Tuesday, January 4, 2011

Are you sick of regular car insurance bills? Who isn’t? In New York car insurance could be sold by the mile under a plan the Mayor is floating to get more cars off the road. The pay-as-you-drive insurance could be a good idea especially for those who do not drive regularly. With this idea, motorists agree to install a device in their cars that monitors their mileage and driving habits in order to set rates.
Such policies have been available around the country for a decade, but not in New York. Under traditional insurance pricing, those who drive the least help subsidize higher-mileage drivers who are more likely to have accidents. According to a 2008 study by the Brookings Institution, these incentives could reduce driving by as much as 8%, reduce emissions by 2%, oil consumption by 4% and provide an average savings of $270 per car. So, don’t get lost it might cost you more in insurance.
Transportation Commissioner Janette Sadik-Khan said,” A one-size-fits-all approach doesn’t make a lot of sense when it comes to pricing insurance. Paying based only on how much you drive is a potentially innovative way to make it less expensive for New Yorkers to get around.” This is great for grand-pa who only drives to get a newspaper once a day but what about the people who drive all day every day? Will this cost them more?

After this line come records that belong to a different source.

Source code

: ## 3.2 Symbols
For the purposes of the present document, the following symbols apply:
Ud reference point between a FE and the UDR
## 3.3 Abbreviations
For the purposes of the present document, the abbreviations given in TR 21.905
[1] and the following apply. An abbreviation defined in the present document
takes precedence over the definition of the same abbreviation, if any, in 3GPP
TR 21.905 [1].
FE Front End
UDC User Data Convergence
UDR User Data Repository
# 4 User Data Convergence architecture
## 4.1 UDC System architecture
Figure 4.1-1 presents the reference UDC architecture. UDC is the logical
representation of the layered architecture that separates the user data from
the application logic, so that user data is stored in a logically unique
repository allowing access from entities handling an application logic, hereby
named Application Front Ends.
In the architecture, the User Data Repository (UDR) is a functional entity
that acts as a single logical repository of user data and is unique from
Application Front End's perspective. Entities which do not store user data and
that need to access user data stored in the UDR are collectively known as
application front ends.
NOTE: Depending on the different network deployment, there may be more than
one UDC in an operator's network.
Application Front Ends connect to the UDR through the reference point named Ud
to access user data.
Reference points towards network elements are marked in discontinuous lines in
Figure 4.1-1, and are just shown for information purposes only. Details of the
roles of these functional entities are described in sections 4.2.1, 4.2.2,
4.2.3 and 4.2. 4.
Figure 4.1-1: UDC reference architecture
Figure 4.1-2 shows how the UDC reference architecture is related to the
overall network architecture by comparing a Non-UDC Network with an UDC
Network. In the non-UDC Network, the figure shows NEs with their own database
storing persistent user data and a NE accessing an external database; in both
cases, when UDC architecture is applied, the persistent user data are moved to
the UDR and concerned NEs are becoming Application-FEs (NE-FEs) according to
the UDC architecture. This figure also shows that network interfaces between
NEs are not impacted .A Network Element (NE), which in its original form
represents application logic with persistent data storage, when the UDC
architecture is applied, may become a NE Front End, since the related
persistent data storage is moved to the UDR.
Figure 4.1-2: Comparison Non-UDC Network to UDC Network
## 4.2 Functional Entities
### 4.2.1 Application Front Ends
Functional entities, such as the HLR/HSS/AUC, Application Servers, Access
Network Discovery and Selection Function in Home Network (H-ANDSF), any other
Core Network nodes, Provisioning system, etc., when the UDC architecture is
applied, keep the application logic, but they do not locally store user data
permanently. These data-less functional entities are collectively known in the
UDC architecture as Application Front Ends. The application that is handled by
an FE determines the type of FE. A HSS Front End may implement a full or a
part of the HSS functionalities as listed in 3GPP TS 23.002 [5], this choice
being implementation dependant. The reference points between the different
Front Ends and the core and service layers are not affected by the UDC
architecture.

Earlier in December, Progressive became the first insurance company to receive approval from state regulators to offer usage-based coverage. This plan has Progressive customers agreeing to have their driving habits monitored for 30 days for such variables as acceleration, hard braking, mileage and duration of driving. Said Richard Hutchinson, Progressive’s general manager. With the chance to save as much as 30% on their policies, and zero risk of a rate hike, “people have an incentive to consume less and adjust their driving,” he said.
Although it isn’t yet available in New York, GMAC offers a pay-as-you-go option around the country utilizing its On-Star system. “You must have under 15,000 miles a year, which is 288 miles a week, in order to qualify for their plan.” said Joel Ohman a certified financial planner. So, save money make Johnny walk to basketball practice. Save money. Critics of the programs have expressed concerns about the invasion of privacy that comes with these monitoring devices, said Edmunds editor Philip Reed.